The Platform of Haitian Human Rights Organizations (POHDH) stated that since the appearance of cholera in Haiti 14 months ago, over 500,000 cases of infection were detected and over 7,000 Haitians died. The medical claims that cholera will be present for a long term, even permanent basis in the Haitian environment, has envisaged to reinforce and extend preventive measures, including vaccination options to fight against the epidemic.

The Ministry of Public Health and Population (MSPP) will work with an NGO that plans to begin in January 2012 to administer the oral vaccine Shanchol of the company Shantha Sanofi Aventis. This vaccine would aim to treat, at first 100,000 people in the urban area of ​​the capital and in a rural community in the Central Plateau.

POHDH invites the Ministry of Public Health and Population to consult the National Ethics Committee and the Civil Code, the Penal Code and the Act on health services, among others, as part of the execution of the project of oral cholera vaccination. The National Ethics Committee will thus have to ensure a triple assessment of this research project, scientific, ethical and at the level of proper funding, and that, before authorizing its implementation.

According to the estimates, 20 million doses would be necessary to vaccinate the entire population of Haiti [2 doses are needed per person],...., the vaccines only would cost at least $32 million plus logistics costs and human resources [that exceed the cost of vaccines] knowing that this relative protection is only effective for 2 years and that vaccination should be renewed indefinitely...

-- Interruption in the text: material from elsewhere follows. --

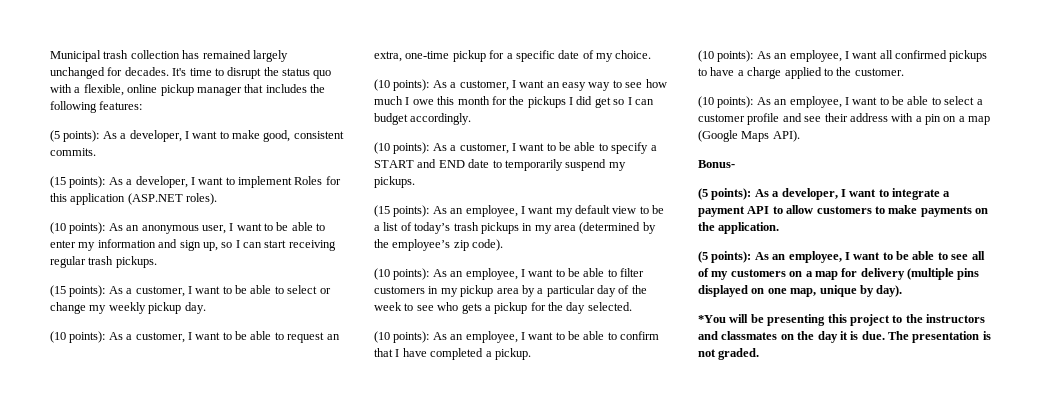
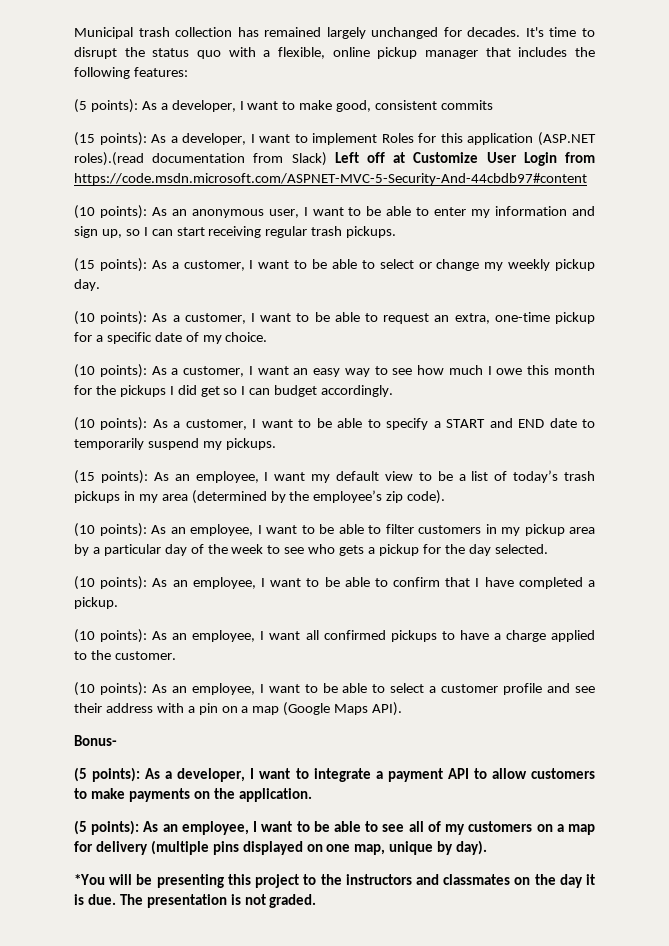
[50,148,96,156] commits. -> [441,100,494,110] commits
[186,193,218,205] roles). -> [74,152,595,166] [74,173,587,185] roles).(read documentation from Slack) Left off at Customize User Login from https://code.msdn.microsoft.com/ASPNET-MVC-5-Security-And-44cbdb97#content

POHDH believes that if the Government had a financial choice to make, it would be better to invest this money in a sustainable improvement of access to drinking water, sanitation and the general conditions of the health of the Haitian population.

Also, it would be very useful to target those who have no access to medical facilities or preventive measures in order to have a significant impact. Indeed, in urban areas, it is easier to treat the sick, distributing clean water and soap and disseminate appropriate information. By cons, it is much more complex and complicated to do the same in mountainous areas and in rural areas.